There — past the little station that provides steamy hot coffee and the tables where dominoes slide across the cloth — a group of center patrons gather for a music therapy session that aims to lift their spirits and help them socialize and exercise.

“The purpose of music therapy is to help really with the well-being of others,” said Laura Seipert, a music therapist from Avow Hospice who helps lead the monthly session, “whether it be to have a way to express yourself … to be able to connect with others, to be able to relax and breathe.”

The program is put on by Avow Hospice, which serves Collier County, and paid for by Collier Senior Resources, another nonprofit organization, which provides free services for seniors and caregivers.
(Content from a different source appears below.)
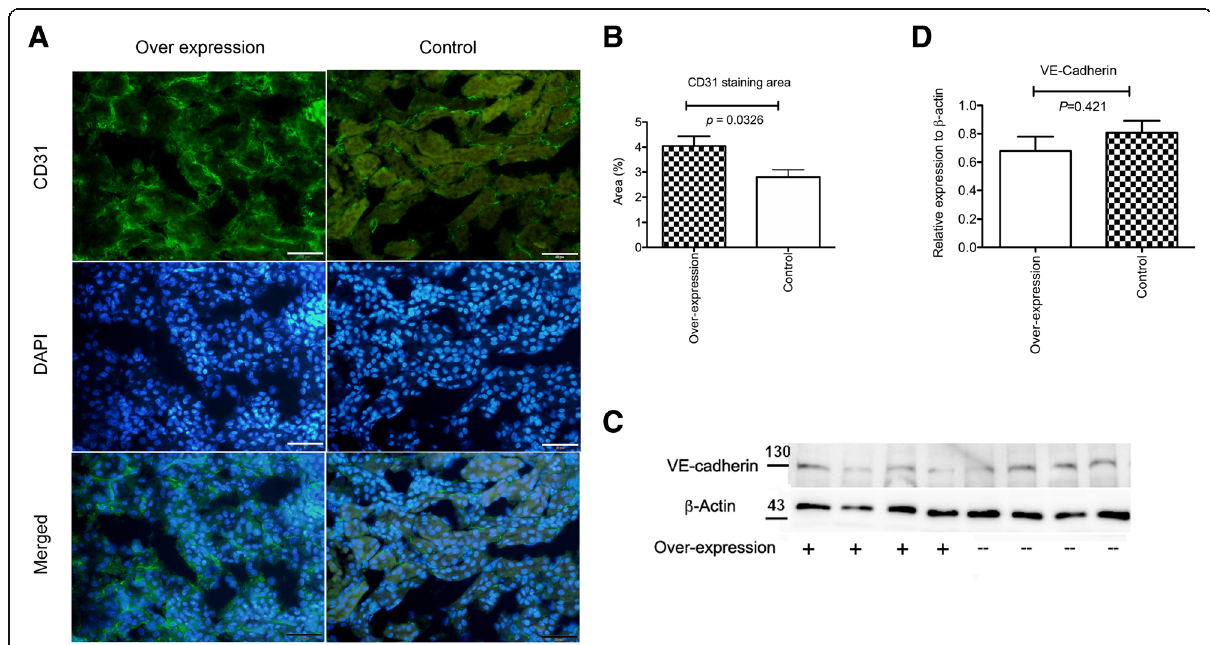
Fig. 8 a & b CD31 endothelial staining and semi-quantitative analysis of the CD31 positive area 1 days after IRI in the control and over expression mice. The CD31 staining was more prominent in the over expression mice. ( N = 15 per group, P = 0.033) c & d VE-cadherin protein expression 1 days after IRI in the control and over expression mice. The protein expression of VE-cadherin did not differ between the control and over expression mice ( N = 4 per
Since January, the program has filled the center with infectious laughter, hip-shaking Latin music and timeless dance moves.

On Friday — like every third Friday of the month — about two dozen senior citizens, seated in a half-circle and armed with handheld instruments, followed Seipert and her colleague Natalie Spencer as the duo led them through an array of American and Spanish-language classics, from “Shake Rattle and Roll” to “Guantanamera.”

For the session, which is held in Spanish and English and open to all senior citizens, Seipert and Spencer look for songs their participants are familiar with, which means the tunes usually hail from the ’40s, ’50s and ’60s.

“It sort of brings something back for them,” Spencer said. “So that opportunity to reminisce and to reflect and to have their life and their experiences validated is huge. And that’s just a little piece of the power of music.”

Friday, too, many couldn’t resist the tunes. They rose from their seats and found dance partners from across the half-circle.

They snapped pictures with their phones and captured dance moves on short videos. They drew circles with colorful cloths, shook hips and maracas and swung elbows and tambourines. Smiles lit up the fluorescent room, and joyous yelps swelled with the chorus.

Luz Costa, 72, left her dominoes behind to join the song and dance. She said the group craves the monthly sessions.

“It’s very important,” she said. “It’s very spontaneous, but at the same time it’s touching to all (of) us.”

Costa, who grew up in Colombia and has lived in 11 countries, is a regular at the senior center. The program lifts her mood, she said.

“It’s the best medicine for us,” Costa said. “It’s fantastic.”